YukiSano

ボーダー 二つの世界のYukiSanoのレビュー・感想・評価

ボーダー 二つの世界(2018年製作の映画)
3.8
最近、珍作と呼ばれるものを観たくて手を出したら、見事に美しく狂っていた作品。

獣人にしか見えないヒロインが、他者の嘘を見抜く特殊能力を使って税関で働いていると自分と同じ獣人と出逢って恋する話。

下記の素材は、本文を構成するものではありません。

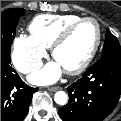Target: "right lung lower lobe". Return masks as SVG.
Instances as JSON below:
<instances>
[{"mask_svg": "<svg viewBox=\"0 0 121 121\" xmlns=\"http://www.w3.org/2000/svg\"><path fill=\"white\" fill-rule=\"evenodd\" d=\"M10 64V55H1V121H22L38 88L20 80Z\"/></svg>", "mask_w": 121, "mask_h": 121, "instance_id": "obj_1", "label": "right lung lower lobe"}]
</instances>
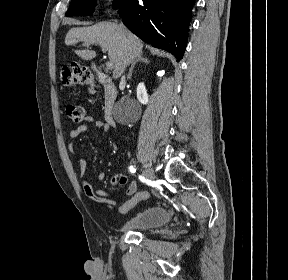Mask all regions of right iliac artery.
<instances>
[{
    "label": "right iliac artery",
    "mask_w": 288,
    "mask_h": 280,
    "mask_svg": "<svg viewBox=\"0 0 288 280\" xmlns=\"http://www.w3.org/2000/svg\"><path fill=\"white\" fill-rule=\"evenodd\" d=\"M130 172L135 173L136 172V168L134 166H130Z\"/></svg>",
    "instance_id": "82829eb1"
}]
</instances>
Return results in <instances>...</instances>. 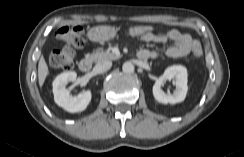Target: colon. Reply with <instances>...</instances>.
<instances>
[{"label": "colon", "mask_w": 244, "mask_h": 157, "mask_svg": "<svg viewBox=\"0 0 244 157\" xmlns=\"http://www.w3.org/2000/svg\"><path fill=\"white\" fill-rule=\"evenodd\" d=\"M152 33H154V28L150 25H136L127 30V35L131 37H142ZM57 35L65 46L52 51L50 64L54 68L70 70L74 64V48H79L84 44L83 30L77 25H67L61 27ZM192 53L195 57L201 56L202 48L198 41L192 42Z\"/></svg>", "instance_id": "1"}]
</instances>
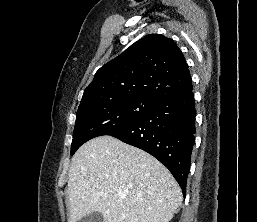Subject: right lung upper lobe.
<instances>
[{
	"label": "right lung upper lobe",
	"instance_id": "obj_1",
	"mask_svg": "<svg viewBox=\"0 0 257 222\" xmlns=\"http://www.w3.org/2000/svg\"><path fill=\"white\" fill-rule=\"evenodd\" d=\"M191 88L188 65L176 43L162 35L149 34L96 72L80 104L96 98L136 96L160 102Z\"/></svg>",
	"mask_w": 257,
	"mask_h": 222
}]
</instances>
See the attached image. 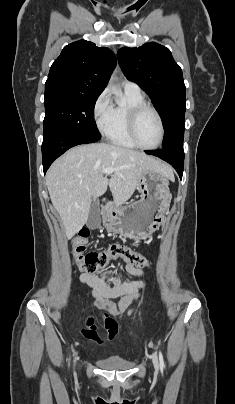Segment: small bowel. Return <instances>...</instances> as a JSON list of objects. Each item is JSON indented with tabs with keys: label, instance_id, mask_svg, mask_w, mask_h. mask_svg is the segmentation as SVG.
I'll return each instance as SVG.
<instances>
[{
	"label": "small bowel",
	"instance_id": "obj_1",
	"mask_svg": "<svg viewBox=\"0 0 235 404\" xmlns=\"http://www.w3.org/2000/svg\"><path fill=\"white\" fill-rule=\"evenodd\" d=\"M128 273L139 278L133 282H124L120 277L111 275H95L90 273H81L79 279L81 282L86 283L92 289V296L95 298V305L99 309L106 310L111 316L117 317L127 312L129 315L134 314L143 300L141 290L145 287V282L141 279L143 272L136 266L126 264ZM129 295L124 301L119 304H114L106 301L105 299L116 297L120 295ZM135 301L136 306L129 309V304ZM112 320V319H111ZM114 322V320H113ZM116 331V324L114 322L112 328ZM83 334L86 338L96 339L97 333L95 330H84Z\"/></svg>",
	"mask_w": 235,
	"mask_h": 404
}]
</instances>
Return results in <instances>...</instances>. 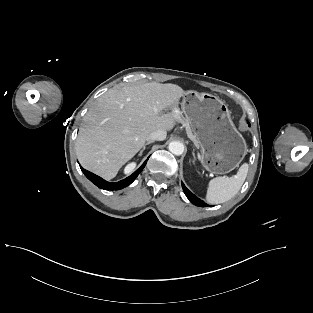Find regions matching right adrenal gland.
<instances>
[{
  "label": "right adrenal gland",
  "mask_w": 313,
  "mask_h": 313,
  "mask_svg": "<svg viewBox=\"0 0 313 313\" xmlns=\"http://www.w3.org/2000/svg\"><path fill=\"white\" fill-rule=\"evenodd\" d=\"M151 143H153V141H148V142H146V143L144 144V146L142 147V149H141V151L139 152L138 155L141 156V155L143 154V152H144L146 146L149 145V144H151Z\"/></svg>",
  "instance_id": "obj_1"
}]
</instances>
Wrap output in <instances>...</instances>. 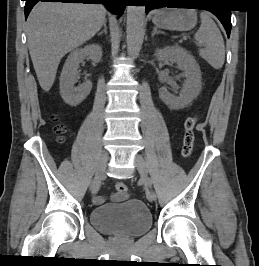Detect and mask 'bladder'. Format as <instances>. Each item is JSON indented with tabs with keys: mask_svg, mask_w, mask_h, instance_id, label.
<instances>
[{
	"mask_svg": "<svg viewBox=\"0 0 259 266\" xmlns=\"http://www.w3.org/2000/svg\"><path fill=\"white\" fill-rule=\"evenodd\" d=\"M90 222L99 232L121 237H139L152 227L148 207L138 199L120 205H102L90 212Z\"/></svg>",
	"mask_w": 259,
	"mask_h": 266,
	"instance_id": "obj_1",
	"label": "bladder"
}]
</instances>
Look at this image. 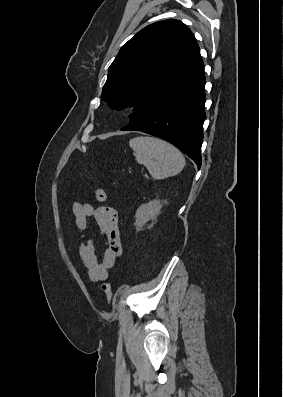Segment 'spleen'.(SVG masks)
Here are the masks:
<instances>
[{
    "mask_svg": "<svg viewBox=\"0 0 283 397\" xmlns=\"http://www.w3.org/2000/svg\"><path fill=\"white\" fill-rule=\"evenodd\" d=\"M139 164H143L152 178L162 180L180 173L186 161L175 146L155 137L140 136L129 141Z\"/></svg>",
    "mask_w": 283,
    "mask_h": 397,
    "instance_id": "3e777b00",
    "label": "spleen"
}]
</instances>
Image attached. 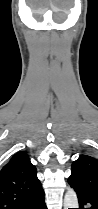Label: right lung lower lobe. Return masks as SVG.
Listing matches in <instances>:
<instances>
[{
	"label": "right lung lower lobe",
	"mask_w": 98,
	"mask_h": 209,
	"mask_svg": "<svg viewBox=\"0 0 98 209\" xmlns=\"http://www.w3.org/2000/svg\"><path fill=\"white\" fill-rule=\"evenodd\" d=\"M17 209H47L44 202V191L42 190L29 201L19 206Z\"/></svg>",
	"instance_id": "right-lung-lower-lobe-1"
}]
</instances>
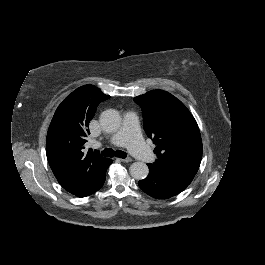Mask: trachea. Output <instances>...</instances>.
I'll list each match as a JSON object with an SVG mask.
<instances>
[{
    "label": "trachea",
    "mask_w": 265,
    "mask_h": 265,
    "mask_svg": "<svg viewBox=\"0 0 265 265\" xmlns=\"http://www.w3.org/2000/svg\"><path fill=\"white\" fill-rule=\"evenodd\" d=\"M102 154H103V156H106V157H114L115 156V157L124 158V159L127 158V153L120 151V150L114 151L111 148L104 149Z\"/></svg>",
    "instance_id": "1"
}]
</instances>
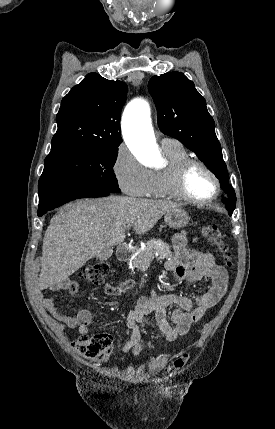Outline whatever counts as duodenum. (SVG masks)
Here are the masks:
<instances>
[{
    "label": "duodenum",
    "mask_w": 275,
    "mask_h": 429,
    "mask_svg": "<svg viewBox=\"0 0 275 429\" xmlns=\"http://www.w3.org/2000/svg\"><path fill=\"white\" fill-rule=\"evenodd\" d=\"M132 256V248L129 245H120L117 249V257L120 261H127Z\"/></svg>",
    "instance_id": "1"
}]
</instances>
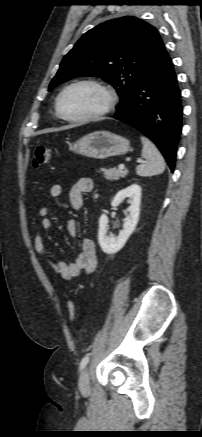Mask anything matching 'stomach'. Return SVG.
I'll use <instances>...</instances> for the list:
<instances>
[{"mask_svg": "<svg viewBox=\"0 0 202 437\" xmlns=\"http://www.w3.org/2000/svg\"><path fill=\"white\" fill-rule=\"evenodd\" d=\"M69 149L77 154L94 158L106 159L120 156L130 151L128 139L108 131H96L70 144Z\"/></svg>", "mask_w": 202, "mask_h": 437, "instance_id": "1", "label": "stomach"}]
</instances>
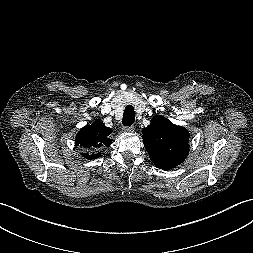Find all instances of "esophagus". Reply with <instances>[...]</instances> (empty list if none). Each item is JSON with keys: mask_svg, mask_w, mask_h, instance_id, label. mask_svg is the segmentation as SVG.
Listing matches in <instances>:
<instances>
[{"mask_svg": "<svg viewBox=\"0 0 253 253\" xmlns=\"http://www.w3.org/2000/svg\"><path fill=\"white\" fill-rule=\"evenodd\" d=\"M134 130H135L134 126L123 127L124 132L130 133V132H134Z\"/></svg>", "mask_w": 253, "mask_h": 253, "instance_id": "34e87169", "label": "esophagus"}]
</instances>
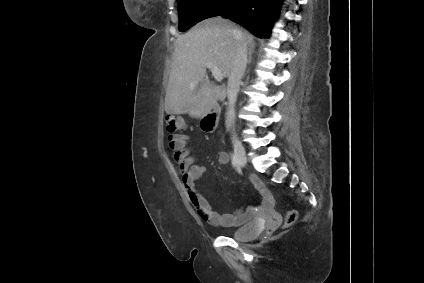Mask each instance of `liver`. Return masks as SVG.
Masks as SVG:
<instances>
[{"label": "liver", "instance_id": "6515ba94", "mask_svg": "<svg viewBox=\"0 0 424 283\" xmlns=\"http://www.w3.org/2000/svg\"><path fill=\"white\" fill-rule=\"evenodd\" d=\"M236 30L240 31L237 34ZM250 50L253 36L221 17L208 18L178 37L166 90L167 114H185L201 118L216 101L219 89L214 83H205L197 89L206 73V63L212 62L229 77L232 60L240 40Z\"/></svg>", "mask_w": 424, "mask_h": 283}]
</instances>
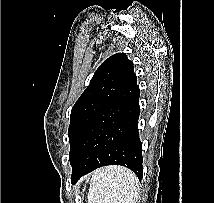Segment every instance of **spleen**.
Instances as JSON below:
<instances>
[{
    "label": "spleen",
    "instance_id": "3e777b00",
    "mask_svg": "<svg viewBox=\"0 0 214 203\" xmlns=\"http://www.w3.org/2000/svg\"><path fill=\"white\" fill-rule=\"evenodd\" d=\"M138 188L136 175L127 168H101L92 175L88 203H136Z\"/></svg>",
    "mask_w": 214,
    "mask_h": 203
}]
</instances>
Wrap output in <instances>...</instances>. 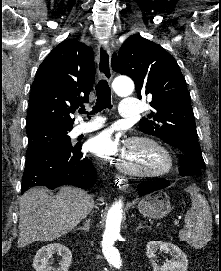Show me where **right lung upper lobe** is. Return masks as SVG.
Returning <instances> with one entry per match:
<instances>
[{"instance_id": "cb5924a9", "label": "right lung upper lobe", "mask_w": 221, "mask_h": 271, "mask_svg": "<svg viewBox=\"0 0 221 271\" xmlns=\"http://www.w3.org/2000/svg\"><path fill=\"white\" fill-rule=\"evenodd\" d=\"M91 47L76 39L61 42L45 58L31 86L26 131L42 126H72L71 114L88 102L94 83Z\"/></svg>"}]
</instances>
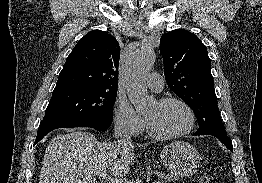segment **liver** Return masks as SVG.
<instances>
[{
	"instance_id": "6515ba94",
	"label": "liver",
	"mask_w": 262,
	"mask_h": 183,
	"mask_svg": "<svg viewBox=\"0 0 262 183\" xmlns=\"http://www.w3.org/2000/svg\"><path fill=\"white\" fill-rule=\"evenodd\" d=\"M133 160L130 141L104 143L90 132L68 130L47 145L39 183H97L96 177L108 171L122 178Z\"/></svg>"
}]
</instances>
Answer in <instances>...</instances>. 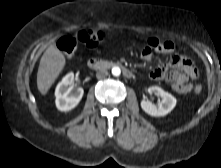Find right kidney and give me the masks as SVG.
I'll return each instance as SVG.
<instances>
[{"label":"right kidney","mask_w":221,"mask_h":168,"mask_svg":"<svg viewBox=\"0 0 221 168\" xmlns=\"http://www.w3.org/2000/svg\"><path fill=\"white\" fill-rule=\"evenodd\" d=\"M74 74H67L62 81L57 85L55 90L56 107L62 112H67L74 109L83 97V89L78 88L73 91Z\"/></svg>","instance_id":"1"}]
</instances>
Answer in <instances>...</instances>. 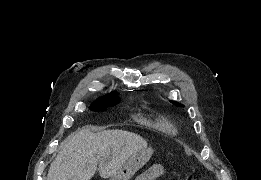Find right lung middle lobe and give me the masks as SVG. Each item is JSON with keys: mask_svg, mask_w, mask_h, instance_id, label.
<instances>
[{"mask_svg": "<svg viewBox=\"0 0 261 180\" xmlns=\"http://www.w3.org/2000/svg\"><path fill=\"white\" fill-rule=\"evenodd\" d=\"M117 103H119V98L99 99L91 105L90 110L102 111V110H105L109 106L116 105Z\"/></svg>", "mask_w": 261, "mask_h": 180, "instance_id": "1", "label": "right lung middle lobe"}]
</instances>
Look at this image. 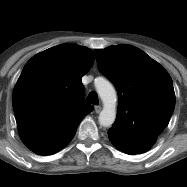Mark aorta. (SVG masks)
I'll return each mask as SVG.
<instances>
[{"label":"aorta","instance_id":"aorta-1","mask_svg":"<svg viewBox=\"0 0 187 187\" xmlns=\"http://www.w3.org/2000/svg\"><path fill=\"white\" fill-rule=\"evenodd\" d=\"M96 90L103 102V109L99 115V123L102 126H111L116 118L117 95L112 84L104 78L95 80Z\"/></svg>","mask_w":187,"mask_h":187}]
</instances>
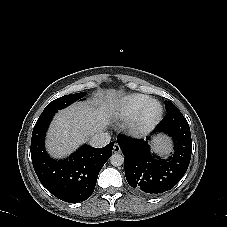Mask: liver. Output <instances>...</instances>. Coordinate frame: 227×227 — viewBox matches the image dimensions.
I'll use <instances>...</instances> for the list:
<instances>
[{
	"instance_id": "1",
	"label": "liver",
	"mask_w": 227,
	"mask_h": 227,
	"mask_svg": "<svg viewBox=\"0 0 227 227\" xmlns=\"http://www.w3.org/2000/svg\"><path fill=\"white\" fill-rule=\"evenodd\" d=\"M117 91H106V96L93 103H77L60 111L54 118L46 147L54 158H62L75 151L93 135L111 123L116 107Z\"/></svg>"
}]
</instances>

触りだけでも?な話だが、物語は予想外にちゃんとした話になっていく。

差別やジェンダーや人種の象徴として獣人が存在してるのだが、直接的にメタファーとして具体的なものを連想させないのでファンタジーとリアルの狭間を上手いこと通って、実社会の狭量さを炙り出しつつ、寓話性も浮かび上がらせている。奇妙で美しい残酷なお伽噺のようでもある。

さすが「ぼくのエリ 200歳の少女」の原作者の作品だな、と唸らせる現代の幻想絵巻。

とにかく獣人同士のセックスを見せられている時の、あの何を見せられているのか分からなくなる不思議な感覚は映画史上屈指の珍味である。

怖いもの見たさに、そこだけでも観て欲しい。

私は飯を食いながら観たので、正直飯が不味くなった。それこそが己の内に潜む差別心かもしれない。

ルッキズムに対してここまで挑戦的に観客に突きつけてくる映画は稀有。

本当に美しいモノは何か?を問いかけてくる。

観客の心と眼に訴えかけてくる映画ならではの奇妙な味わい。是非とも観て欲しい。後悔するかは貴方次第。